*** Opening Information supplied ***

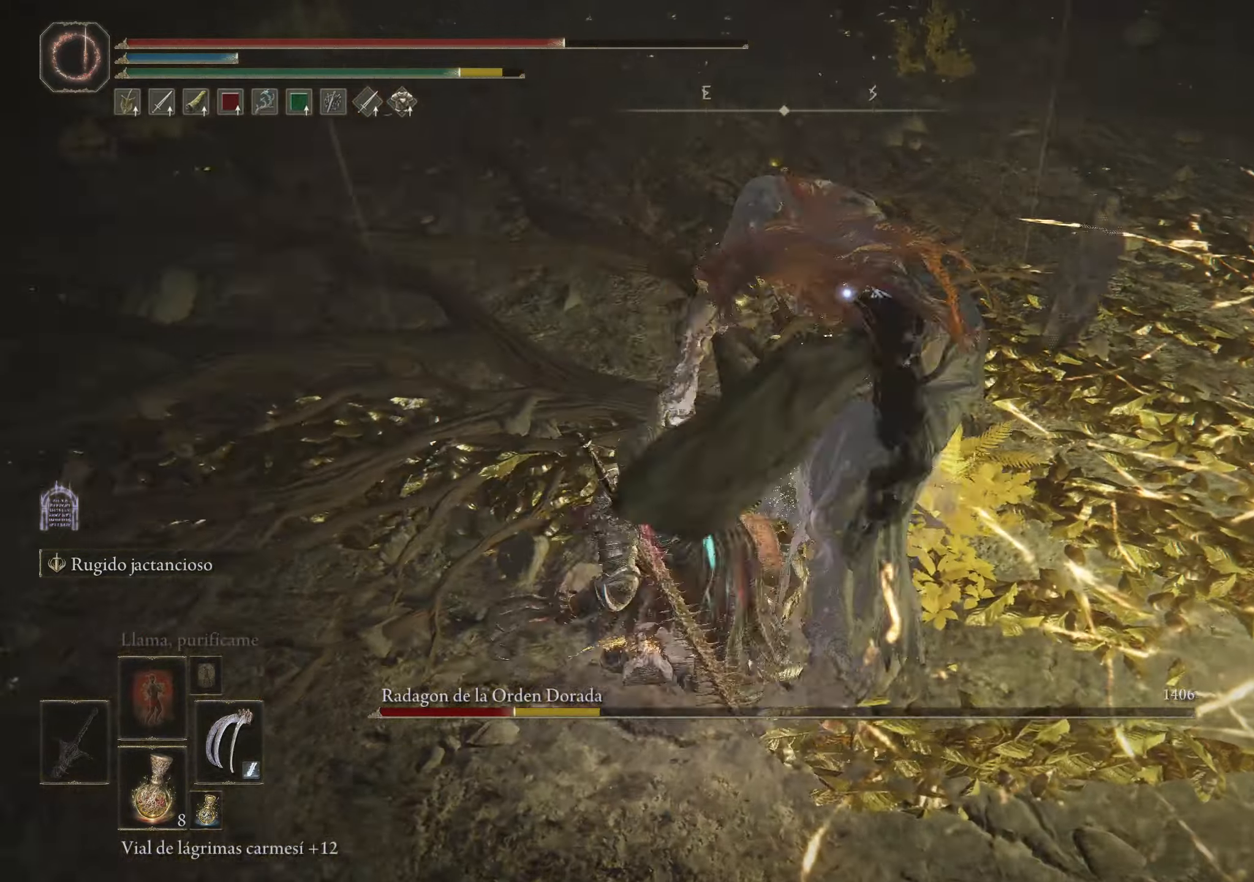
{"keys": ["w"], "mouse": [], "events": [[50, "mouse_left", "down"], [150, "mouse_left", "up"]]}
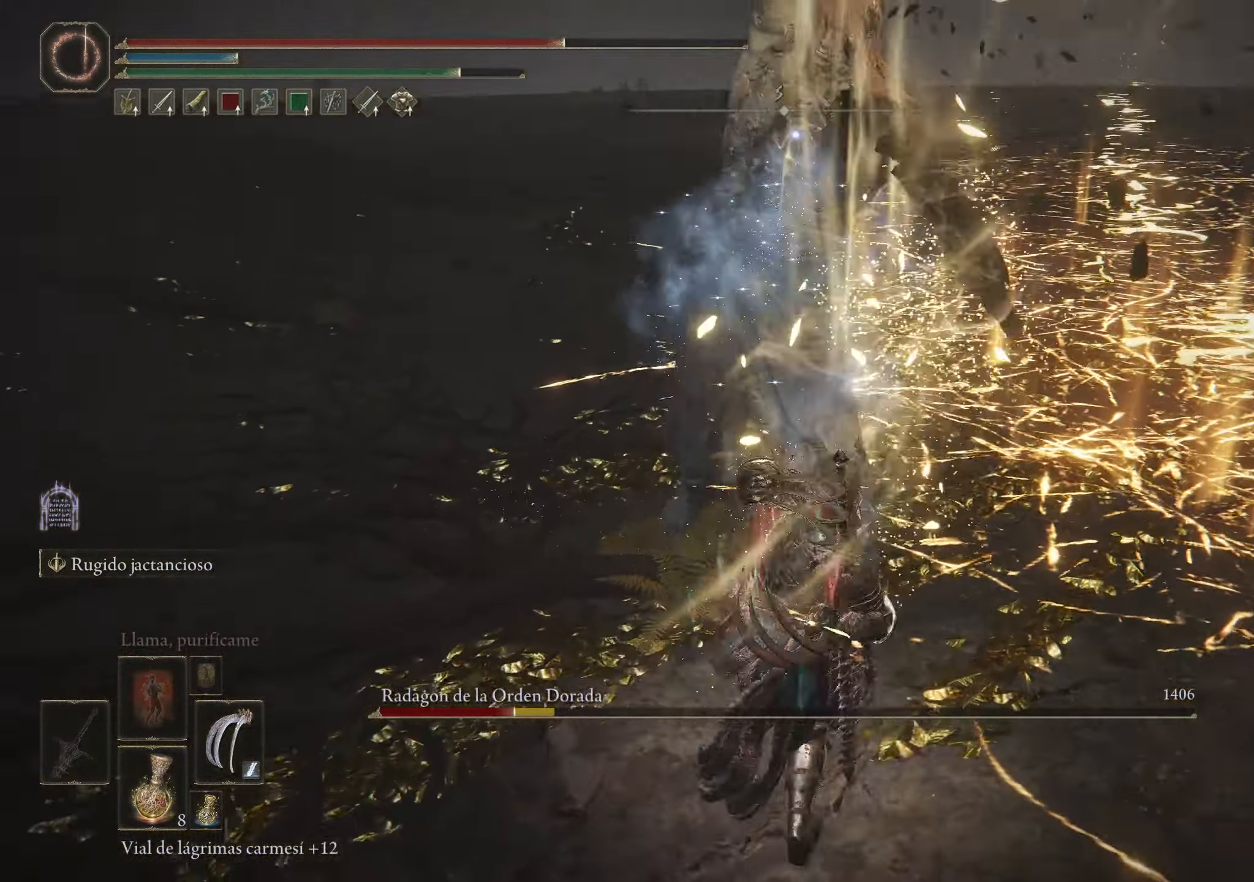
{"keys": ["w"], "mouse": [], "events": []}
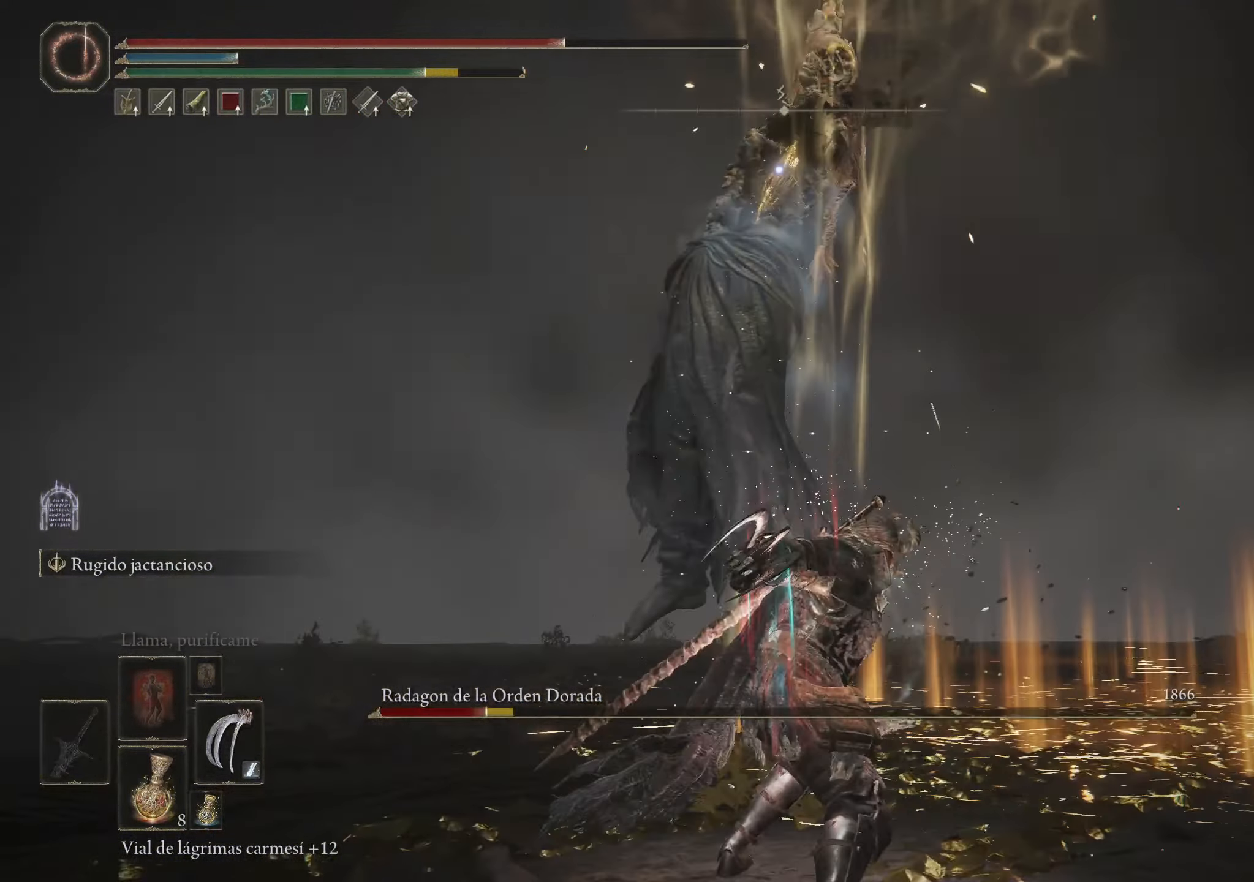
{"keys": ["space", "w"], "mouse": [], "events": [[450, "space", "down"]]}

*** Closing Information supplied ***

§ **What to produce**
Leaving the pictures out, print every line of the listing exactly.

§ **Finished task**
{"keys": ["w"], "mouse": [], "events": [[50, "mouse_left", "down"], [150, "mouse_left", "up"]]}
{"keys": ["w"], "mouse": [], "events": []}
{"keys": ["space", "w"], "mouse": [], "events": [[450, "space", "down"]]}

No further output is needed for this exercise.